TU intern - April 1999 - Studium

Polnische Lebenswelten und Integration - ein polnisch-deutsches Studienseminar

Stettin - seit 1991 finden regelmäßig Begegnungen zwischen dem Pädagogischen Institut der dortigen Universität und dem TU-Fachbereich Erziehungs- und Unterrichtswissenschaften statt
Seit 1991 finden regelmäßig Begegnungen zwischen dem TU-Fachbereich Erziehungs- und Unterrichtswissenschaften sowie dem Pädagogischen Institut der Universität Stettin statt. In diesem Rahmen trafen sich im Wintersemester 1998/99 Studierende beider Universitäten zum 7. Polnisch-Deutschen Workshop. Ziel der Veranstaltung war es, "polnische Lebenswelten und Integration" in Berlin zu erkunden.

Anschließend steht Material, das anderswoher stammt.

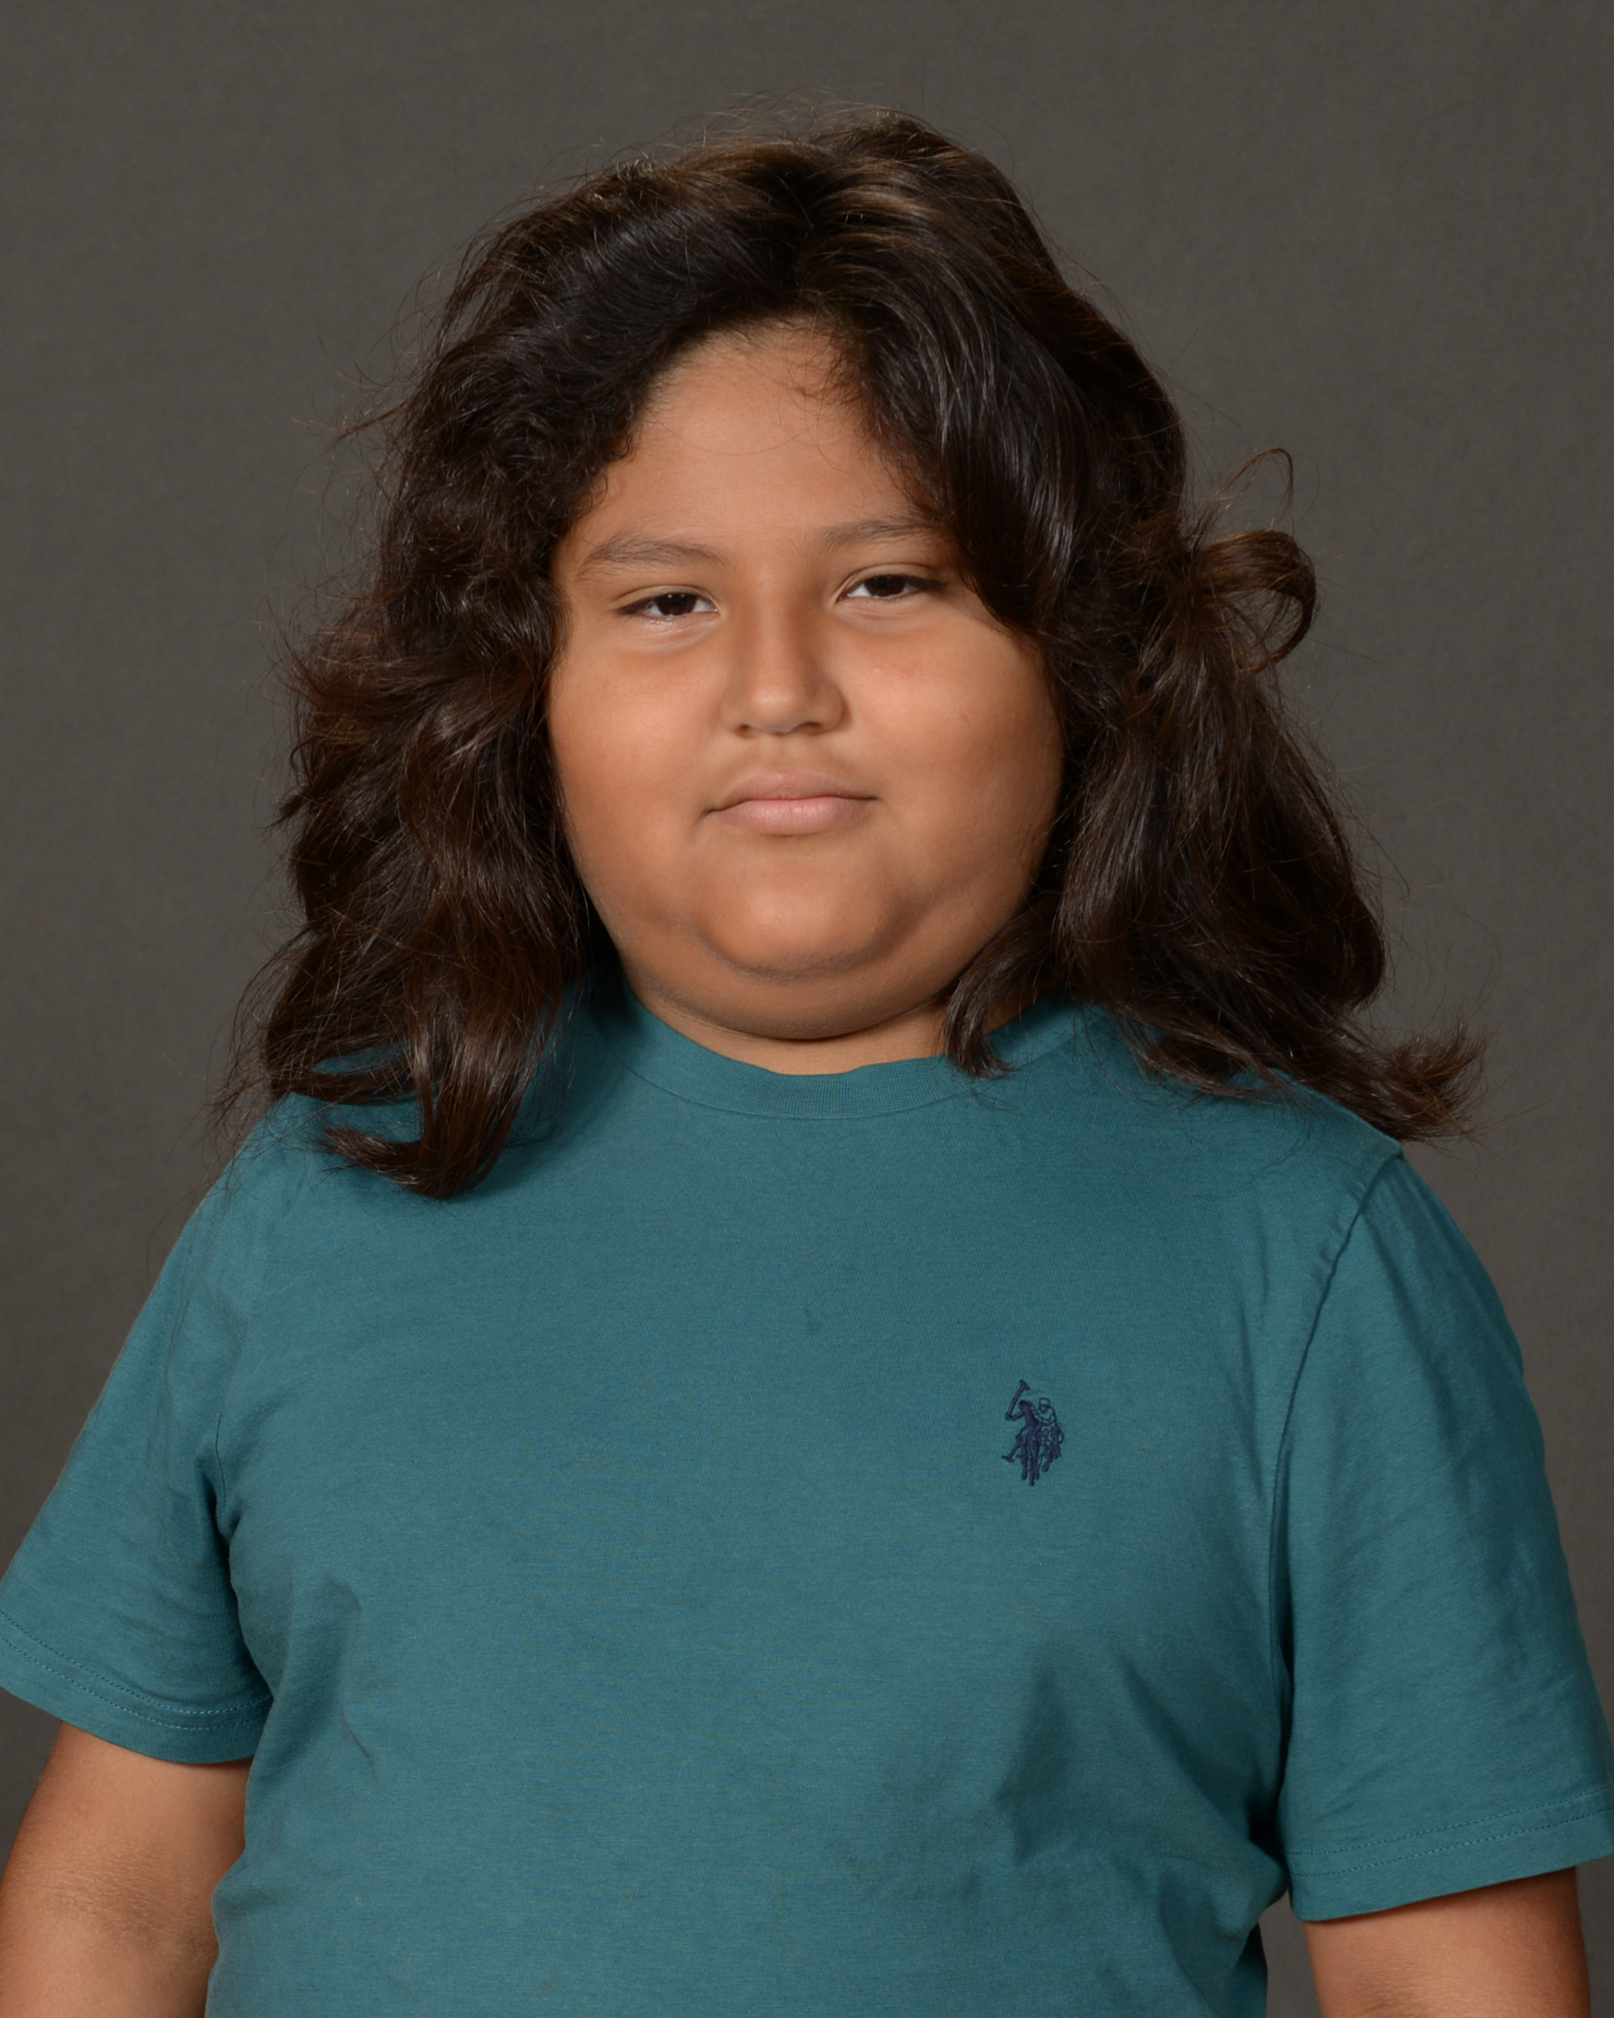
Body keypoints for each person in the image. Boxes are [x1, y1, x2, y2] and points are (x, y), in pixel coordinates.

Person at [0, 110, 1608, 2018]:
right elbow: (116, 1900)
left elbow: (1444, 1979)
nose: (777, 687)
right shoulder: (333, 1189)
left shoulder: (1305, 1260)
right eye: (664, 600)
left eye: (888, 583)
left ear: (1084, 655)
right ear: (524, 693)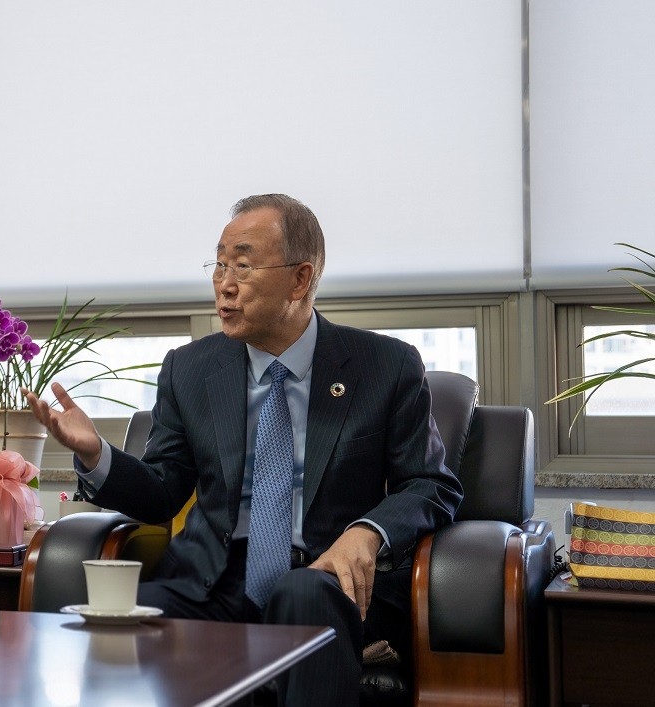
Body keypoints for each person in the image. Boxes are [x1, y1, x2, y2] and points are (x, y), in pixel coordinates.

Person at [24, 194, 463, 706]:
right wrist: (96, 454)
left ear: (300, 279)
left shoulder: (384, 366)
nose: (224, 284)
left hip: (321, 575)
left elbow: (430, 484)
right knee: (120, 622)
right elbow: (163, 490)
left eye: (244, 266)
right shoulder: (190, 369)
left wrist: (365, 533)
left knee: (303, 594)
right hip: (210, 581)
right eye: (219, 265)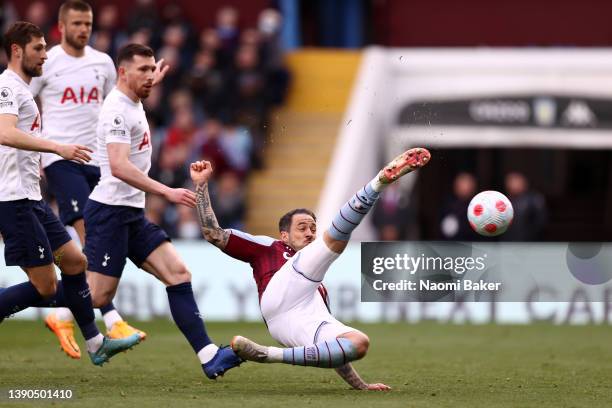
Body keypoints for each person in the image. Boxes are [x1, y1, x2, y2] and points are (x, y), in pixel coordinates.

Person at [189, 147, 431, 389]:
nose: (309, 233)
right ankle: (378, 183)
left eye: (312, 228)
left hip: (288, 326)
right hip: (279, 295)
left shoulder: (319, 288)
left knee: (357, 344)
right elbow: (213, 234)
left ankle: (267, 354)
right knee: (337, 238)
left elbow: (333, 353)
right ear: (284, 235)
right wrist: (200, 186)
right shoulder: (269, 247)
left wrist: (361, 385)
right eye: (302, 227)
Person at [81, 43, 241, 379]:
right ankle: (20, 297)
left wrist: (154, 80)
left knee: (178, 273)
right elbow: (119, 166)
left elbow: (141, 91)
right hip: (109, 212)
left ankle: (209, 356)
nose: (151, 76)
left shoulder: (135, 99)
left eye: (153, 69)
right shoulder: (116, 110)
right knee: (96, 296)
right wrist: (166, 191)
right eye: (143, 70)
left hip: (132, 214)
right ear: (122, 73)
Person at [0, 21, 140, 365]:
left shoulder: (22, 88)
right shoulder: (7, 87)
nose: (45, 55)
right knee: (45, 287)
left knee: (76, 261)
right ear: (17, 50)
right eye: (38, 48)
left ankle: (96, 344)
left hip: (32, 198)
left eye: (46, 48)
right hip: (14, 200)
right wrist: (56, 147)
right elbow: (4, 133)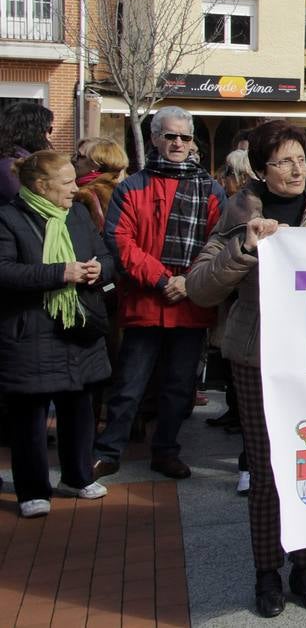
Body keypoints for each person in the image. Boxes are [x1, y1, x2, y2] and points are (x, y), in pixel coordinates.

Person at [186, 121, 306, 616]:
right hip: (258, 357)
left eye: (301, 158)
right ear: (260, 169)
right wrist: (245, 249)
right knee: (266, 469)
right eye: (283, 161)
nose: (297, 169)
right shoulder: (238, 212)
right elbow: (200, 286)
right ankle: (266, 573)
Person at [94, 107, 225, 482]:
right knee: (128, 387)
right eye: (170, 136)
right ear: (154, 139)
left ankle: (166, 451)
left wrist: (188, 282)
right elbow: (119, 242)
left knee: (179, 390)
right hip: (146, 302)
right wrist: (164, 279)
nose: (178, 143)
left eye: (185, 137)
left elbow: (217, 242)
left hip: (190, 304)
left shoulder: (211, 188)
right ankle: (109, 451)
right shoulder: (131, 186)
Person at [0, 150, 114, 517]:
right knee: (30, 417)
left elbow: (106, 256)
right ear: (40, 185)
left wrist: (100, 271)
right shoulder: (7, 218)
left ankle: (77, 477)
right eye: (66, 183)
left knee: (80, 408)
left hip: (78, 328)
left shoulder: (78, 214)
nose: (74, 188)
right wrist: (58, 273)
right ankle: (33, 490)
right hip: (29, 330)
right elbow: (5, 272)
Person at [0, 101, 55, 205]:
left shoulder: (17, 158)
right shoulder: (11, 167)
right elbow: (33, 205)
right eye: (49, 129)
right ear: (35, 131)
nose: (49, 136)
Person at [74, 139, 129, 232]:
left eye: (80, 156)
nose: (74, 159)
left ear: (96, 165)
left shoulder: (86, 194)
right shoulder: (120, 190)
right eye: (75, 155)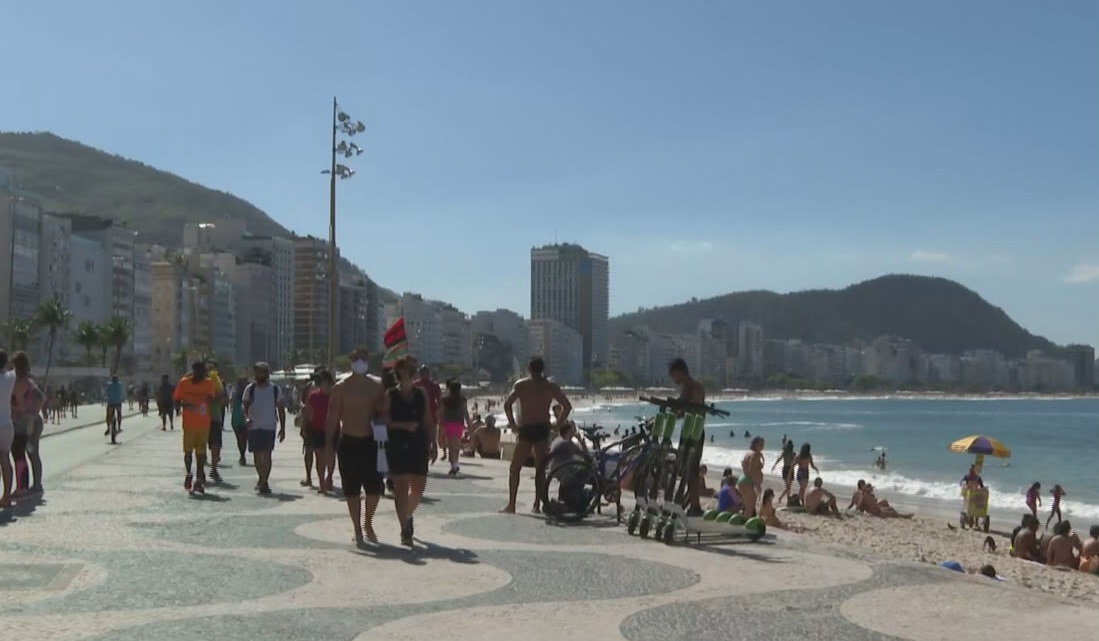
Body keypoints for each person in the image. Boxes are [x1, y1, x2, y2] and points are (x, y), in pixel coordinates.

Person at [328, 348, 387, 544]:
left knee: (374, 489)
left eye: (363, 358)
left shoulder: (377, 386)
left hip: (372, 442)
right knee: (351, 489)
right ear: (350, 361)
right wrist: (329, 443)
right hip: (349, 442)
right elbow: (333, 417)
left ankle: (368, 522)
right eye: (356, 359)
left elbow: (385, 412)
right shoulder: (341, 387)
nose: (359, 361)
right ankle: (357, 528)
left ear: (368, 361)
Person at [501, 355, 572, 515]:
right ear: (543, 369)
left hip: (526, 428)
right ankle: (536, 505)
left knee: (515, 468)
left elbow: (507, 405)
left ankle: (512, 505)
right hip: (542, 428)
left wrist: (513, 424)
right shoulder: (550, 386)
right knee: (540, 469)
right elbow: (567, 406)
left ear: (528, 368)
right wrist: (557, 425)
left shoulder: (521, 385)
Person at [385, 356, 438, 546]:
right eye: (403, 370)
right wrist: (404, 425)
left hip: (418, 442)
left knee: (418, 487)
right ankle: (404, 530)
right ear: (398, 373)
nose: (406, 373)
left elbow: (428, 419)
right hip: (397, 443)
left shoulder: (421, 393)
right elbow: (385, 422)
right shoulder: (390, 394)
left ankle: (407, 515)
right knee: (401, 487)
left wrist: (434, 442)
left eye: (410, 370)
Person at [667, 357, 706, 515]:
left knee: (693, 470)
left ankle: (695, 505)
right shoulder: (685, 387)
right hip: (686, 431)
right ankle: (683, 501)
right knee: (684, 468)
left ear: (680, 372)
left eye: (673, 375)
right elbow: (681, 411)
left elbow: (693, 409)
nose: (673, 378)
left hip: (695, 432)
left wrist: (679, 410)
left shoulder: (695, 387)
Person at [242, 362, 286, 495]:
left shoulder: (275, 390)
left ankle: (264, 481)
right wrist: (246, 418)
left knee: (266, 455)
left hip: (269, 426)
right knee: (257, 456)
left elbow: (281, 409)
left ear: (266, 373)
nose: (258, 374)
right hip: (254, 426)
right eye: (256, 372)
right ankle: (261, 478)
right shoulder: (250, 389)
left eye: (261, 372)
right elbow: (244, 406)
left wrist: (282, 428)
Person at [173, 361, 217, 495]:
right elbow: (176, 399)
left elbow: (212, 398)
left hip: (204, 424)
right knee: (188, 452)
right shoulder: (184, 383)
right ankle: (189, 474)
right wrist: (185, 406)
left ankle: (198, 478)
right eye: (198, 370)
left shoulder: (209, 383)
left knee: (201, 453)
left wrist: (208, 401)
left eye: (202, 371)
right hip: (189, 425)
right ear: (193, 370)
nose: (200, 373)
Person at [11, 352, 44, 496]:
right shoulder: (30, 382)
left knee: (24, 454)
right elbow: (42, 398)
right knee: (31, 453)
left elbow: (20, 404)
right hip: (33, 421)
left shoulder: (20, 382)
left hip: (27, 423)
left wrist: (18, 410)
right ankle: (35, 485)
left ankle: (28, 486)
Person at [302, 371, 334, 493]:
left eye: (328, 383)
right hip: (317, 429)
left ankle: (329, 477)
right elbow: (308, 413)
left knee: (330, 456)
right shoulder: (314, 396)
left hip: (333, 429)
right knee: (320, 457)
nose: (325, 386)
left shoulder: (335, 395)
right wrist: (304, 427)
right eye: (323, 383)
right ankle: (321, 482)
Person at [438, 379, 471, 476]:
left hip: (448, 423)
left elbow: (441, 413)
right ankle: (455, 463)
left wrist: (440, 424)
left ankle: (453, 464)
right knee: (456, 445)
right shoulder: (462, 399)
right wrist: (469, 425)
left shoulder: (444, 399)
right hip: (459, 424)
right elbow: (466, 413)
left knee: (451, 445)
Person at [413, 364, 442, 460]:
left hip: (418, 415)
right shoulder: (434, 386)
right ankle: (427, 456)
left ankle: (423, 456)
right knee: (430, 438)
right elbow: (439, 402)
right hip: (431, 416)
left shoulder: (415, 385)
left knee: (419, 437)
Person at [206, 363, 227, 483]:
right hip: (205, 418)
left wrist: (216, 396)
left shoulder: (218, 382)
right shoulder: (200, 382)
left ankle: (213, 468)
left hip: (213, 417)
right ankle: (208, 468)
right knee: (210, 445)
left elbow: (223, 399)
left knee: (215, 445)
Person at [0, 350, 16, 509]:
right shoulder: (10, 378)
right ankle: (6, 496)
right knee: (5, 459)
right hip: (6, 425)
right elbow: (13, 367)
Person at [738, 436, 765, 517]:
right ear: (756, 445)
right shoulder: (755, 455)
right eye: (761, 444)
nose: (762, 446)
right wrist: (757, 485)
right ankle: (744, 528)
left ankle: (743, 524)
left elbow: (744, 465)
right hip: (749, 482)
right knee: (750, 509)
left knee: (747, 508)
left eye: (763, 445)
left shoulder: (749, 453)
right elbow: (751, 470)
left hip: (745, 481)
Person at [230, 378, 249, 466]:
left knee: (240, 438)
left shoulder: (234, 392)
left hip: (237, 417)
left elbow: (231, 402)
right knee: (243, 438)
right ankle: (242, 455)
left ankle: (242, 455)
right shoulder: (248, 393)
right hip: (242, 417)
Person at [772, 440, 796, 505]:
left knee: (788, 487)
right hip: (787, 469)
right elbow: (779, 459)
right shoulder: (786, 453)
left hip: (789, 469)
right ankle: (785, 499)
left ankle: (785, 499)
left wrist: (774, 466)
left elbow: (795, 461)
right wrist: (774, 465)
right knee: (788, 487)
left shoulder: (790, 453)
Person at [105, 375, 125, 442]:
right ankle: (119, 427)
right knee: (119, 414)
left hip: (110, 403)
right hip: (118, 403)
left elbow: (107, 393)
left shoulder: (108, 385)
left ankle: (108, 428)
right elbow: (122, 393)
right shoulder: (120, 384)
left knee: (108, 415)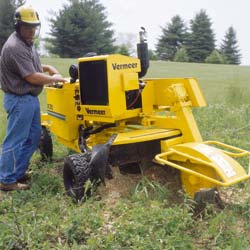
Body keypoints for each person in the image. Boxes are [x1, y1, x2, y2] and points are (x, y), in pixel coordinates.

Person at [0, 5, 66, 191]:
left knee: (33, 136)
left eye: (34, 27)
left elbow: (31, 64)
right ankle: (6, 180)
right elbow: (31, 77)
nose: (31, 30)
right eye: (27, 27)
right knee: (15, 140)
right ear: (18, 26)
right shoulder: (14, 47)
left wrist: (46, 67)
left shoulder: (26, 42)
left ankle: (17, 172)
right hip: (20, 99)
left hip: (29, 99)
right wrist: (54, 78)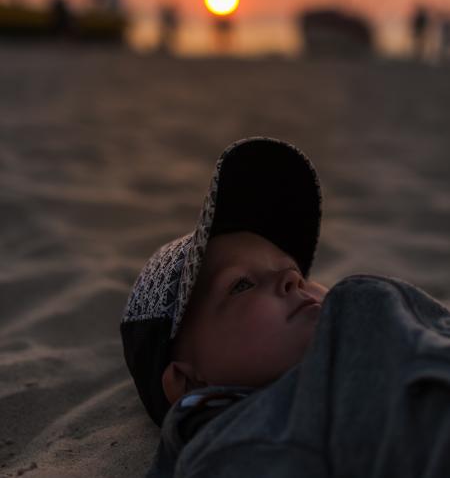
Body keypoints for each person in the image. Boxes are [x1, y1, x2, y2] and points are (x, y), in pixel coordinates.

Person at [121, 137, 450, 478]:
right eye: (242, 285)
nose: (292, 282)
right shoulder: (242, 442)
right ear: (189, 382)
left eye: (296, 273)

Den Auftakt des Workshops bildete der informationsgeladene Vortrag von Prof. Dr. Wolfgang Wippermann "Zur Geschichte der Polen in Berlin bis 1945". Wippermanns These zufolge hatte die polnische Einwanderung eher sozialgeschichtliche als nationalgeschichtliche Gründe: Obwohl neben Juden (1671), Hugenotten (1685), Tschechen (1738) auch viele Polen seit dem 17. Jahrhundert in den melting pot Berlin einwanderten, wurde dieser Bevölkerungsgruppe wenig Beachtung geschenkt. Ein Hauptgrund bildete sicherlich zunächst die tolerante Einwanderungspolitik Preußens, die 1830 mit der Präsidentschaft Eduard von Flottwells in Posen ein jähes Ende fand. Auch im 19. Jahrhundert emigrierten ca. 100000 Polen, die jedoch preußische Staatsbürger waren, aus den Provinzen Schlesien, Ostpreußen und Posen nach Berlin. Polnisches Leben in Berlin war demzufolge eher durch Assimilationsbestrebungen der Polen als durch Integration charakterisiert, da sich die Einwanderer in erster Linie als preußische Staatsbürger bzw. Berliner fühlten. Eine negative Polenpolitik in Preußen begann 1870 mit antipolnischen Maßnahmen, wie beispielsweise dem 1886 erlassenen Ansiedlungsverbot. Den Höhepunkt in der antipolnischen Politik bildete jedoch das 3. Reich, mit seinen rassistisch motivierten Maßnahmen.

Um herauszufinden, wie sich polnisches Leben heute in Berlin abspielt, wurden Begegnungen mit verschiedenen polnischen Institutionen, der deutsch-polnischen Europaschule sowie eines Gymnasiums mit Polnisch als dritter Fremdsprache in Berlin organisiert. Im Laufe dieser Begegnungen, den zahlreichen Interviews und Diskussionen wurde uns sehr schnell deutlich, daß die Polen in Berlin nicht nur die zahlenmäßig zweitgrößte Gruppe der ausländischen Mitbürger darstellt, sondern auch über ein weitgefächertes soziales und kulturelles Netz verfügen. Dazu zählen beispielsweise Vereine, Gaststätten und Geschäfte, die sich auf landestypische Produkte spezialisiert haben, Chöre, Kirchengemeinden, ein Kulturinstitut, aber auch soziale Anlaufstellen, wie der polnische Sozialrat.

Durch die Auseinandersetzung mit diesem Thema wurden wir für die Probleme polnischer Mitbürger in Berlin sensibilisiert. Hierzu gehören neben Diskriminierung im Alltag z. B. die oftmals fehlende Altersversorgung polnischer Rentner, die mangelnde Integration polnischer Jugendlicher sowie meist durch ungeregelte Arbeitsverhältnisse auftretende familiäre Schwierigkeiten.

Daß eine Integration unter diesen Rahmenbedingungen nur schwer möglich, aber dennoch nötig ist, wurde uns und den polnischen Studenten und Studentinnen aus Stettin bewußt. Wir bedanken uns auf diesem Wege für die Unterstützung durch die verantwortlichen HochschullehrerInnen Prof. Helga Marburger, Prof. Norber H. Weber sowie Prof. Alexander Bialawiecz.